For the meta-analyses of OS, PFS and ORR, there was no evidence of significant publication bias by inspection of the formal statistical tests [(1) OS: Egger’s test, P = 0.944; Begg’s test, P = 0.711); (2) PFS: Egger’s test, P = 0.519; Begg’s test, P = 0.816); (3) ORR: Egger’s test, P = 0.249; Begg’s test, P = 0.452)].

Discussion

This is a systematic review and meta-analysis to further evaluate the efficacy of erlotinib plus platinum-based chemotherapy for advanced NSCLC. The present systematic review and meta-analysis suggested that erlotinib combined with platinum-based chemotherapy was beneficial for advanced NSCLC patient with EGFR mutation compared with platinum-based chemotherapy alone regime. So the NCCN guideline recommended erlotinib as a first-line therapy in patients with sensitising EGFR mutations [7]. A great deal of RCTs on the same topic was finished by clinical oncologists [3, 2026]; however, these conclusions were inconclusive.
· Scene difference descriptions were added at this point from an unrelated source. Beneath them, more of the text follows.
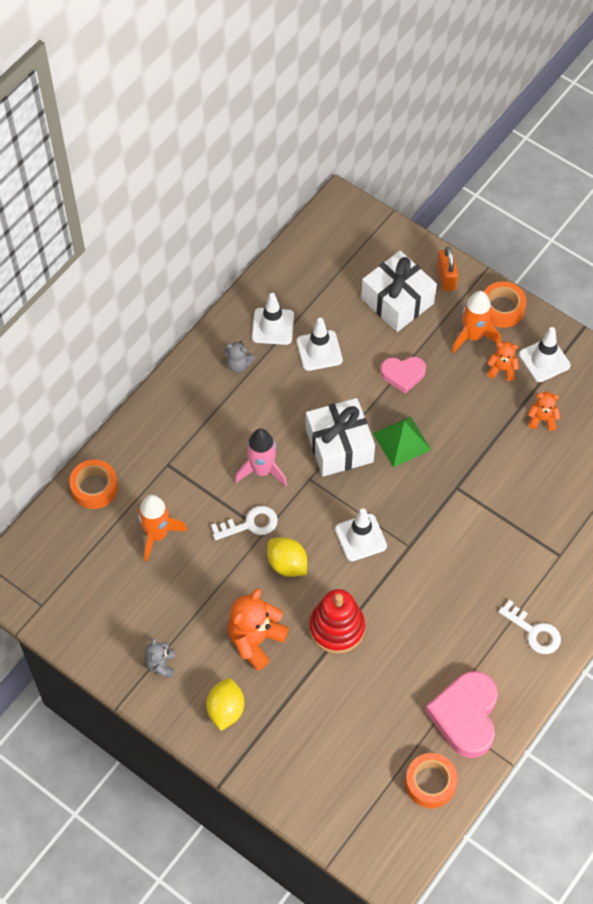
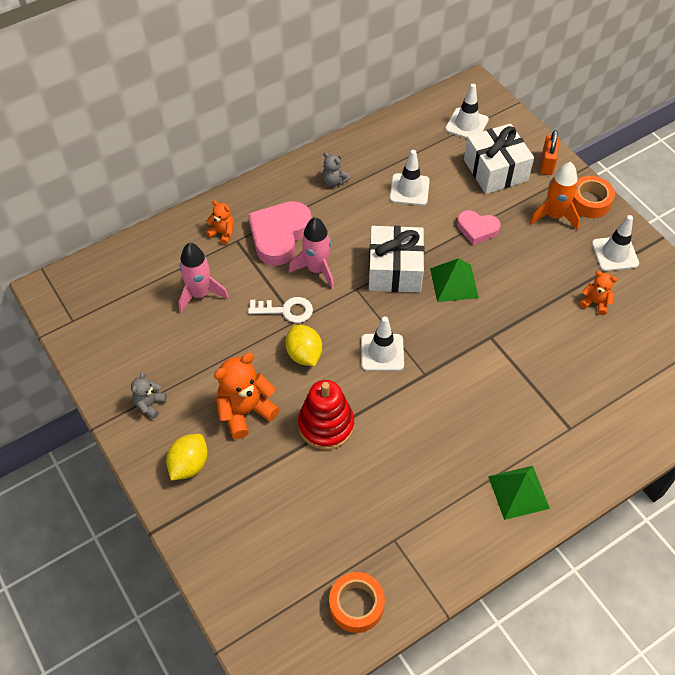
camera: 20 degrees right, 5 degrees down
orange tape [69,459,118,509] -> none
orange rocket [138,495,188,562] -> pink rocket [179,243,229,313]
white traffic cone [252,293,294,345] -> white traffic cone moved to [445,84,489,138]
pink heart [425,671,498,758] -> pink heart moved to [248,201,312,266]
orange teddy bear [487,342,519,381] -> orange teddy bear moved to [206,200,234,245]
white key [499,600,561,654] -> green pyramid [488,466,550,520]

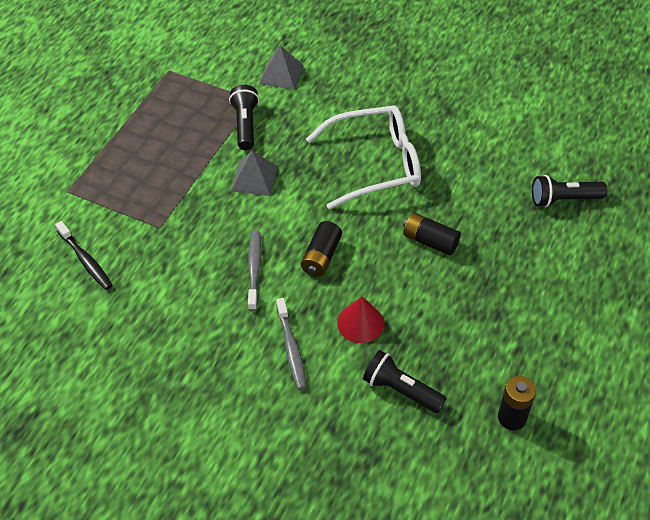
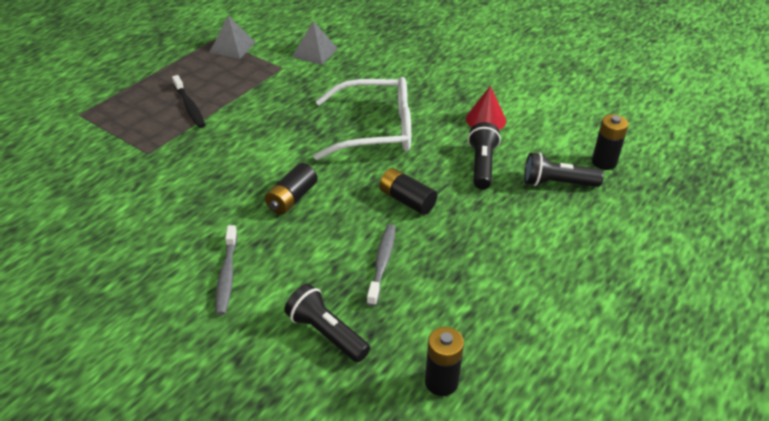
camera: 10 degrees right, 10 degrees down
black toothbrush [55,221,113,290] -> black toothbrush moved to [172,75,205,128]
black flashlight [229,85,259,150] -> black flashlight moved to [468,122,501,189]
grey pyramid [231,150,278,196] -> grey pyramid moved to [210,15,256,59]
grey toothbrush [248,230,261,311] -> grey toothbrush moved to [367,224,396,306]
red cone [337,296,384,343] -> red cone moved to [466,86,506,130]
none -> black battery [592,114,629,170]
The meta-analysis of eight studies comparing erlotinib plus platinum-based chemotherapy and platinum-based chemotherapy alone revealed that no significant difference existed with regard to OS, whereas PFS and ORR shown significant difference between two arms. In this review, subgroup analyses were conducted according to histology condition, smoking status, length of illness and other factors. The smoking status and histological type can explain most of the heterogeneity observed, according to the results of the sensitivity analysis and meta-regression. Several meta-analyses on EGFR-TKIs have been published in recent years, most of which employed trials with varying drug priorities. A majority of the published studies focused on efficacy, while the correlation between EGFR mutation and efficacy was reported in four meta-analyses [2831]. Additionally, all meta-analyses that did not focus on the efficacy compare with erlotinib plus chemotherapy and chemotherapy. Importantly, the GRADE system was performed to assess the level of evidence summarised in the meta-analysis.
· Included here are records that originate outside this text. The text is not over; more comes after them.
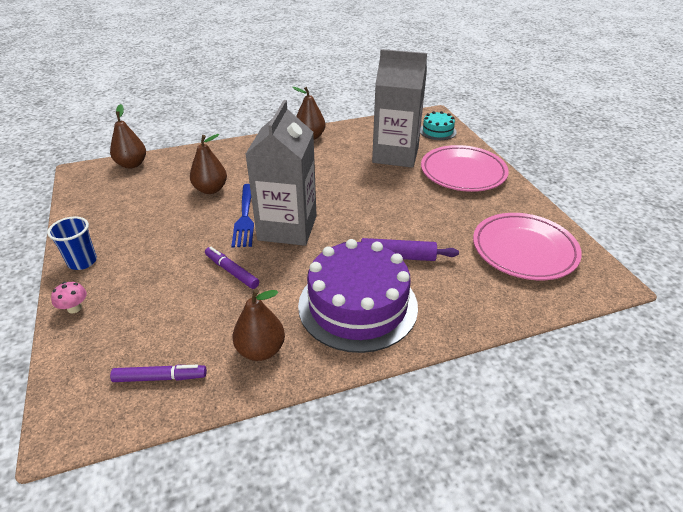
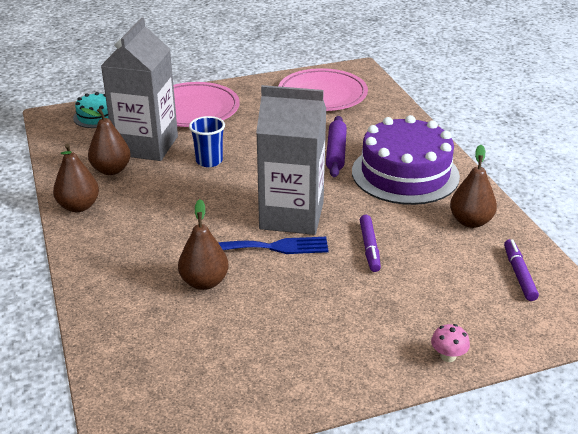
camera: 90 degrees left, 5 degrees down
blue cup [47,217,97,270] -> blue cup moved to [189,116,225,167]
brown pear [110,104,146,169] -> brown pear moved to [81,108,131,175]
purple marker [205,247,259,289] -> purple marker turned 45 degrees counterclockwise [360,215,381,272]

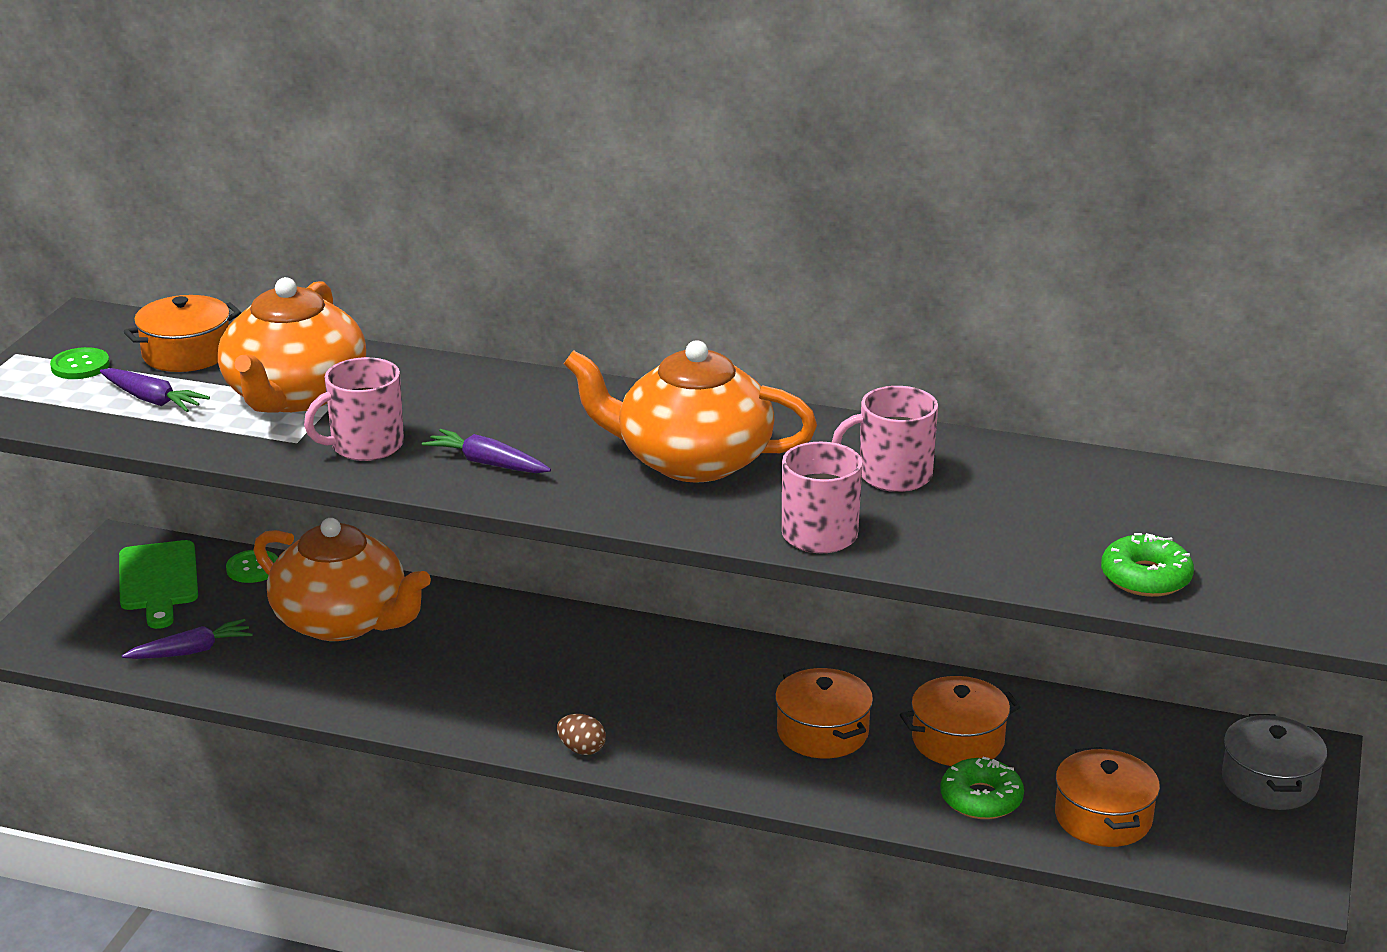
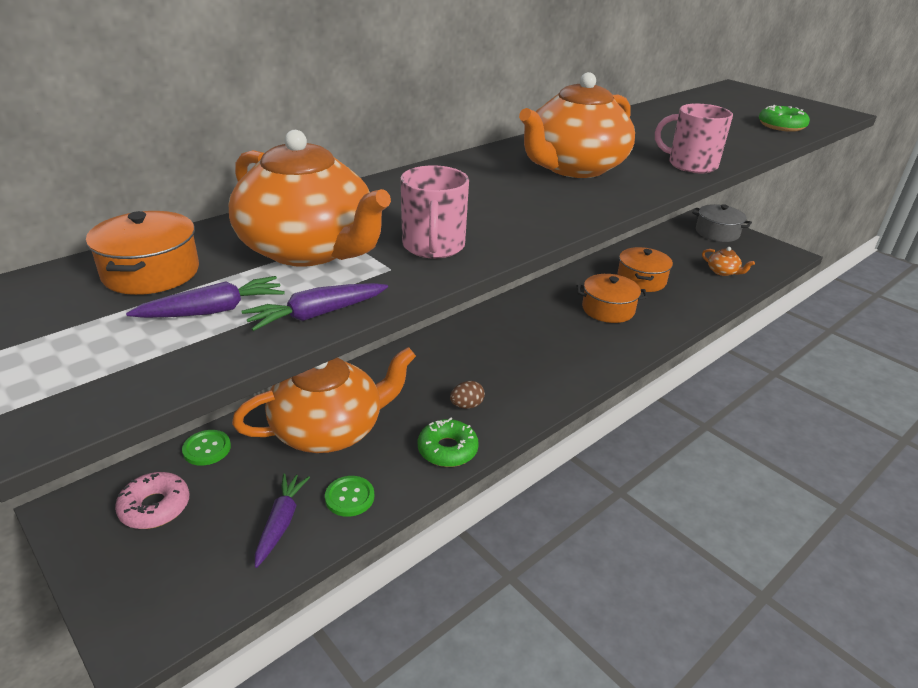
camera: 60 degrees left, 5 degrees up
green button [50,347,110,379] -> green button moved to [325,476,374,517]
green cutting board [119,540,198,629] -> pink donut [115,472,189,529]
purple carrot [422,429,551,473] -> purple carrot moved to [241,283,388,331]
brown egg [557,714,606,755] -> brown egg moved to [450,381,485,409]
pink mug [832,386,938,492] -> none
green donut [940,757,1024,819] -> green donut moved to [418,418,479,467]
orange pot [1055,747,1160,847] -> orange teapot [702,247,755,276]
This meta-analysis has several potential limitations that should be taken into account. First, only English and Chinese language literature articles were considered for publication. If the search had been extended to include literature published in other languages, it is possible that additional relevant trials may have been identified. Second, ongoing studies were ineligible for inclusion. Limitations in quality, even though most of the studies were of high quality, cannot be ignored, and the pooled results of this meta-analysis may have been affected slightly. Moreover, only a small number of trials met the subgroup analysis criteria, thus reducing the power of the analyses. These factors may have a potential impact on our results. Additionally, we are unable to assess the effects of erlotinib on other clinically meaningful endpoints, such as quality of life, patient and physician satisfaction, because of sparse and inconsistent reporting across studies. Finally, because the studies included in the meta-analysis were carried out in various countries, oncologists should carefully and judiciously assess the feasibility of applying the results in the clinical setting in China.

Conclusions

In summary, the current available evidence suggests that erlotinib lacks the potential to improve OS. PFS and objective response rate could be improved by using erlotinib plus chemotherapy in patients with advanced NSCLC. Finally, smoking status and histological type are important evaluation factors that should be considered for evaluating clinical therapy and prognosis.